The following Accounting Standards (AS) are applicable to all companies. The AS-1 for disclosure of accounting policies; the AS-2 for valuation of inventory; the AS-3 for cash flow; the AS-4 for contingencies and events occurring after balance sheet date; AS-5 for net profit or loss for the period; AS-6 for depreciation; the AS-7 for construction contracts; the AS-9 for revenue recognition; the AS-10 for accounting of fixed assets; the AS-11 for the effects of change in forex rates; the AS-12 for government grants; the AS-13 for investments; the AS-14 for amalgamations; the AS-16 for borrowing costs; the AS-17 for segment reporting; the AS-18 for related party transactions; the AS-22 for income taxes; the AS-24 for discontinuing operations and the AS-26 for intangible assets.
In case a company has to prepare consolidated financial statements, the following accounting standards would have to be followed; the AS-21 for consolidated financial statements, the AS-23 for investment in associate companies; the AS-27 for reporting of interest in joint ventures and the AS-25 for interim financial reporting.
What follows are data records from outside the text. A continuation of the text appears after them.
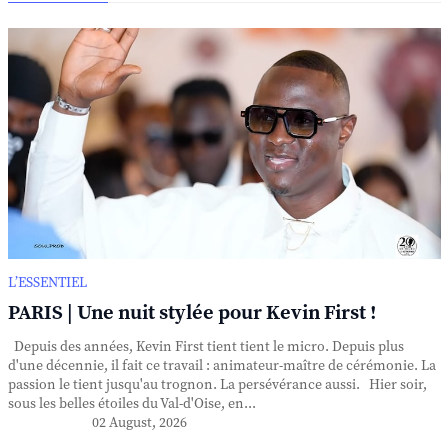
L’ESSENTIEL
PARIS | Une nuit stylée pour Kevin First !
Depuis des années, Kevin First tient tient le micro. Depuis plus
d'une décennie, il fait ce travail : animateur-maître de cérémonie. La
passion le tient jusqu'au trognon. La persévérance aussi. Hier soir,
sous les belles étoiles du Val-d'Oise, en...
02 August, 2026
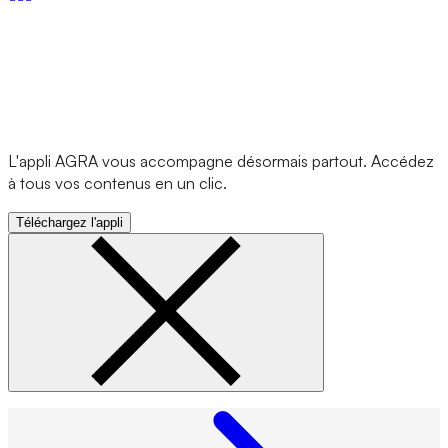
L'appli AGRA vous accompagne désormais partout. Accédez
à tous vos contenus en un clic.
Téléchargez l'appli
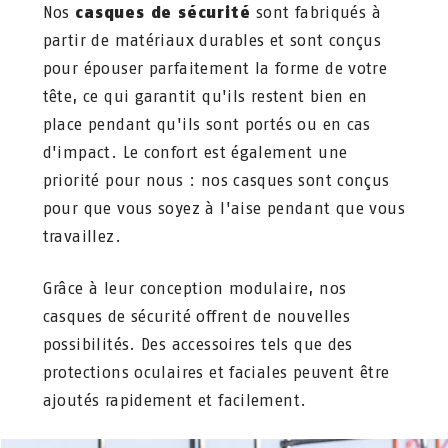
Nos
casques de sécurité
sont fabriqués à
partir de matériaux durables et sont conçus
pour épouser parfaitement la forme de votre
tête, ce qui garantit qu'ils restent bien en
place pendant qu'ils sont portés ou en cas
d'impact. Le confort est également une
priorité pour nous : nos casques sont conçus
pour que vous soyez à l'aise pendant que vous
travaillez.
Grâce à leur conception modulaire, nos
casques de sécurité offrent de nouvelles
possibilités. Des accessoires tels que des
protections oculaires et faciales peuvent être
ajoutés rapidement et facilement.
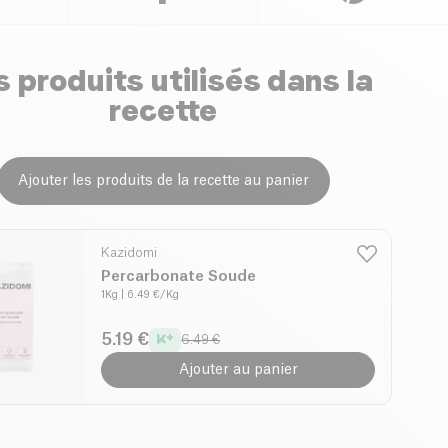
 produits utilisés dans la
recette
Ajouter les produits de la recette au panier
Kazidomi
Percarbonate Soude
1Kg
| 6.49 €/Kg
5.19 €
6.49 €
Ajouter au panier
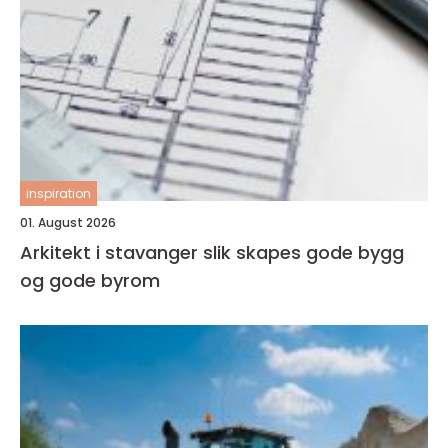
inspiration
01. August 2026
Arkitekt i stavanger slik skapes gode bygg
og gode byrom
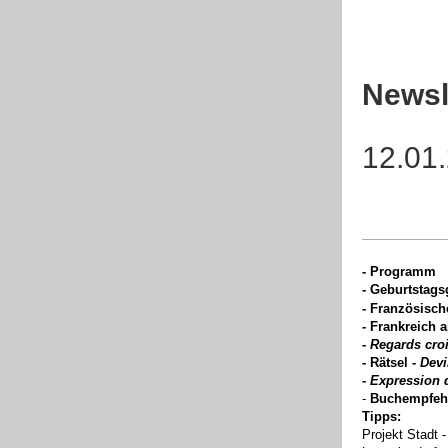
Newsl
12.01
- Programm
- Geburtstags
- Französisch
- Frankreich a
-
Regards cro
- Rätsel
- Dev
-
Expression 
-
Buchempfeh
Tipps:
Projekt Stadt 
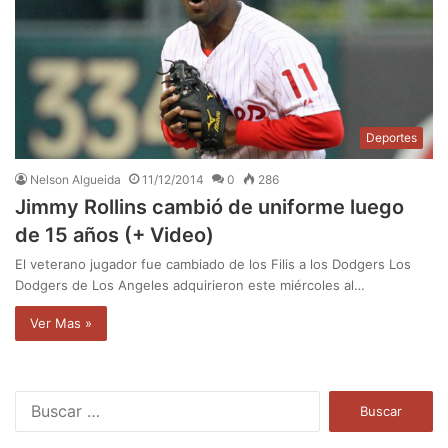
Deportes
Nelson Algueida
11/12/2014
0
286
Jimmy Rollins cambió de uniforme luego
de 15 años (+ Video)
El veterano jugador fue cambiado de los Filis a los Dodgers Los
Dodgers de Los Angeles adquirieron este miércoles al…
Ver Mas »
B
u
s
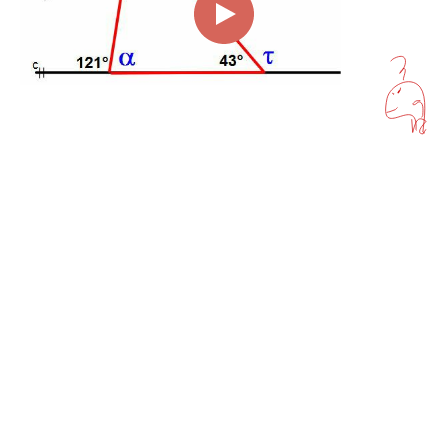
00:00
01:53
Page
1/1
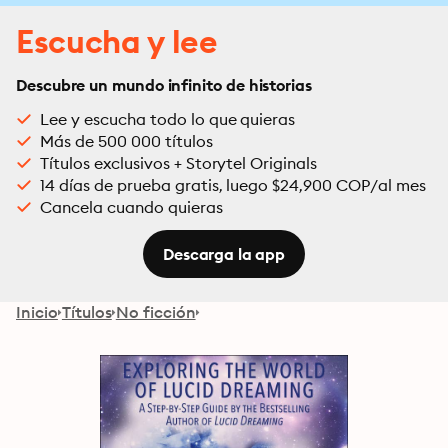
Escucha y lee
Descubre un mundo infinito de historias
Lee y escucha todo lo que quieras
Más de 500 000 títulos
Títulos exclusivos + Storytel Originals
14 días de prueba gratis, luego $24,900 COP/al mes
Cancela cuando quieras
Descarga la app
Inicio
Títulos
No ficción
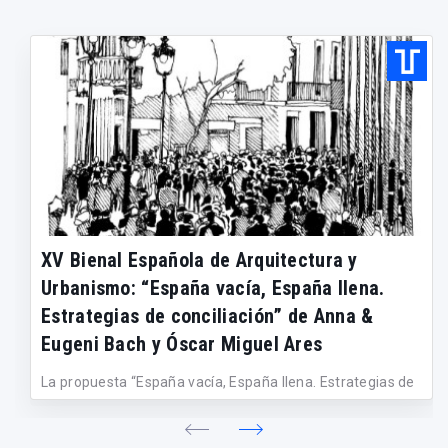
XV Bienal Española de Arquitectura y
Urbanismo: “España vacía, España llena.
Estrategias de conciliación” de Anna &
Eugeni Bach y Óscar Miguel Ares
La propuesta “España vacía, España llena. Estrategias de
conciliación”, de...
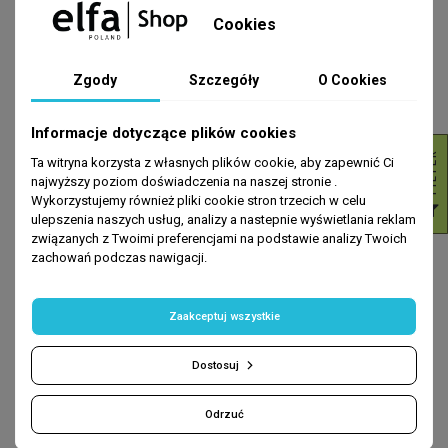
Cookies
Zgody
Szczegóły
O Cookies
Informacje dotyczące plików cookies
R
Ta witryna korzysta z własnych plików cookie, aby zapewnić Ci
najwyższy poziom doświadczenia na naszej stronie .
Wykorzystujemy również pliki cookie stron trzecich w celu
F
I
L
T
E
ulepszenia naszych usług, analizy a nastepnie wyświetlania reklam
OLEJKI
SZAMPONY
związanych z Twoimi preferencjami na podstawie analizy Twoich
INTENSIVE HAIR THERAPY
Zestaw do włosów wysuszonych
zachowań podczas nawigacji.
Naturalny olejek łopianowy do
z olejem kokosowym Dr. Sante
włosów
16,99 zł
69,52 zł
106,95 zł
Zaakceptuj wszystkie
DODAJ DO KOSZYKA
DODAJ DO KOSZYKA
Dostosuj
Najniższa cena z 30 dni przed
obniżką: 64.17 zł
Odrzuć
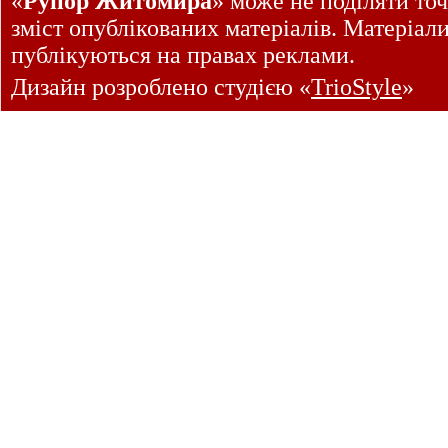
«
Рупор Житомира
» може не поділяти точ
зміст опублікованих матеріалів. Матеріал
публікуються на правах реклами.
Дизайн розроблено студією «
TrioStyle
»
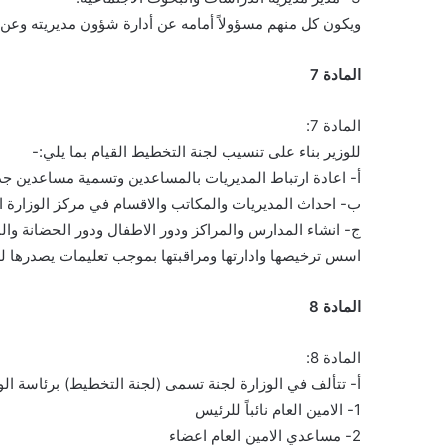
ويكون كل منهم مسؤولاً أمامه عن أدارة شؤون مديريته وعن
المادة 7
المادة 7:
للوزير بناء على تنسيب لجنة التخطيط القيام بما يلي:-
أ- اعادة ارتباط المديريات بالمساعدين وتسمية مساعدين جد
ب- احداث المديريات والمكاتب والاقسام في مركز الوزارة او ف
ج- انشاء المدارس والمراكز ودور الاطفال ودور الحضانة والمؤ
اسس ترخيصها وادارتها ومراقبتها بموجب تعليمات يصدرها لهذ
المادة 8
المادة 8:
أ- تتألف في الوزارة لجنة تسمى (لجنة التخطيط) برئاسة ال
1- الامين العام نائباً للرئيس
2- مساعدي الامين العام اعضاء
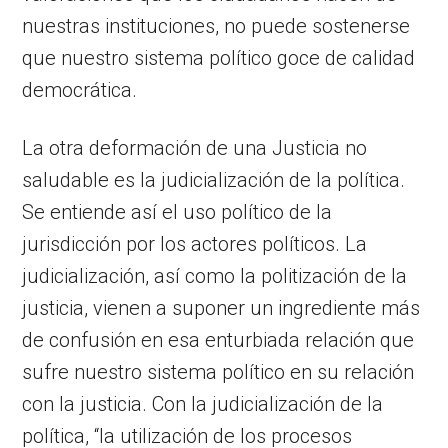
nuestras instituciones, no puede sostenerse
que nuestro sistema político goce de calidad
democrática.
La otra deformación de una Justicia no
saludable es la judicialización de la política.
Se entiende así el uso político de la
jurisdicción por los actores políticos. La
judicialización, así como la politización de la
justicia, vienen a suponer un ingrediente más
de confusión en esa enturbiada relación que
sufre nuestro sistema político en su relación
con la justicia. Con la judicialización de la
política, “la utilización de los procesos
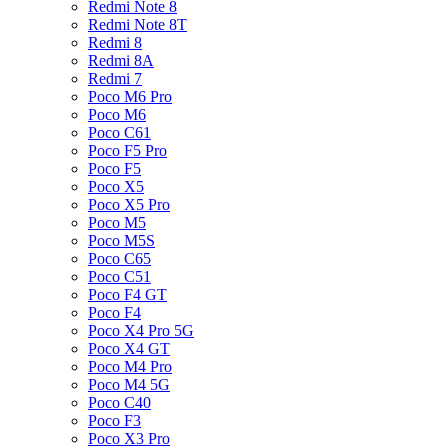
Redmi Note 8
Redmi Note 8T
Redmi 8
Redmi 8A
Redmi 7
Poco M6 Pro
Poco M6
Poco C61
Poco F5 Pro
Poco F5
Poco X5
Poco X5 Pro
Poco M5
Poco M5S
Poco C65
Poco C51
Poco F4 GT
Poco F4
Poco X4 Pro 5G
Poco X4 GT
Poco M4 Pro
Poco M4 5G
Poco C40
Poco F3
Poco X3 Pro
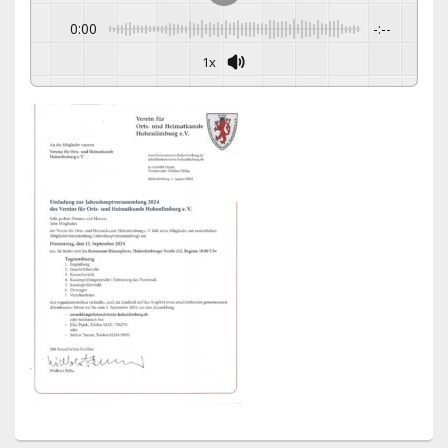
0:00
-:--
1x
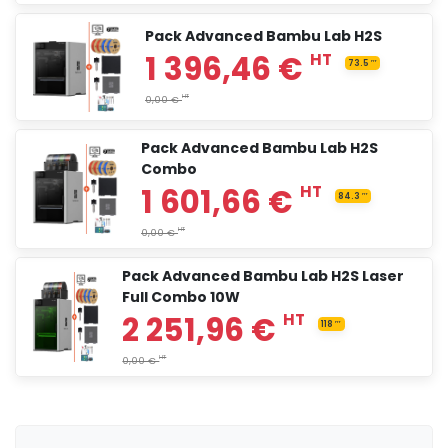
Pack Advanced Bambu Lab H2S
1 199,00 €
HT
Pack Advanced Bambu Lab H2S
Combo
1 415,00 €
HT
Pack Advanced Bambu Lab H2S Laser
Full Combo 10W
2 099,00 €
HT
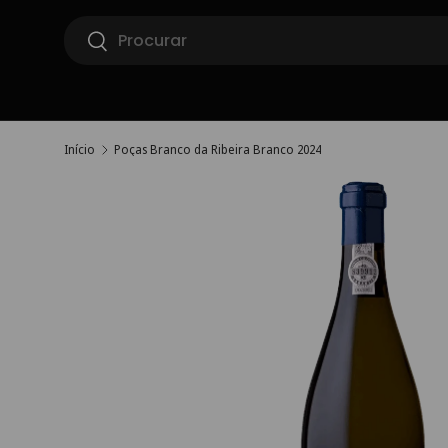
Pesquisar
Ir para o conteúdo
Pesquisar
Início
Poças Branco da Ribeira Branco 2024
- Board Report & Directors Responsibility Statement
The Board Report shall contain the extract of the Annual Return (MGT-9) as prescribed, the number of board meetings held, the directors responsibility statement, a declaration by Independent Directors regarding their appointment, the company’s policy on the Directors Appointment and Remuneration, explanations by the Board with regard to every reservation or adverse remark made by the Auditor in his Report or the Company Secretary in his Report, particulars of loans and guarantees under section 186, particulars of related party transactions (AOC-2), the state of company’s affairs, statement of material changes affecting the company’s financial position, state with regard to developing and implementing risk management policy and corporate social responsibility policy.
The Directors Responsibility Statement shall contain the details of the accounting standards followed with explanations for material departures, prudent judgments made as to give a true and fair view of the state of affairs of the company, measures taken to maintain adequate accounting records and safeguard assets, and measures taken to ensure compliance with all applicable laws.
- Right of Members
All members have the rights to receive the copies of financial statements and every report required to annexed with the financial statements at least 21 days before the date of the annual general meeting.
- Filing of Financial Statements
The financial statements along with prescribed reports have to be filed with the Registrar of Companies within 30 days of the Annual General Meeting.
Find sample Annual Report here.
Practical Guide to Annual Filing under the Companies Act 2013
The Companies Act 2013 requires companies to e-file the following documents annually with the Registrar of Companies.
- Form AOC-4 – for filing financial statements like balance sheet, profit and loss account etc.
- Form AOC-4 (CFS) – for filing the consolidated financial statement.
- Form MGT-7 – for filing annual returns
- The Directors Report has to be filed along with Form AOC-2, MGT-9 and Secretarial Auditor Report.
Steps for E-Filing Process
- Register with the Ministry of Corporate Affairs (MCA).
- Download the applicable e-forms from the “Download E-Form” section on the Ministry of Corporate Affairs (MCA) platform.
- Complete E-Form MGT-7 and AOC-4 and attach required documents. Affix the digital signature certificate of the Directors and Professionals.
- Submit the form at the MCA21 Portal using the provides specialized functionality.
- Payment of the automatically calculated fees.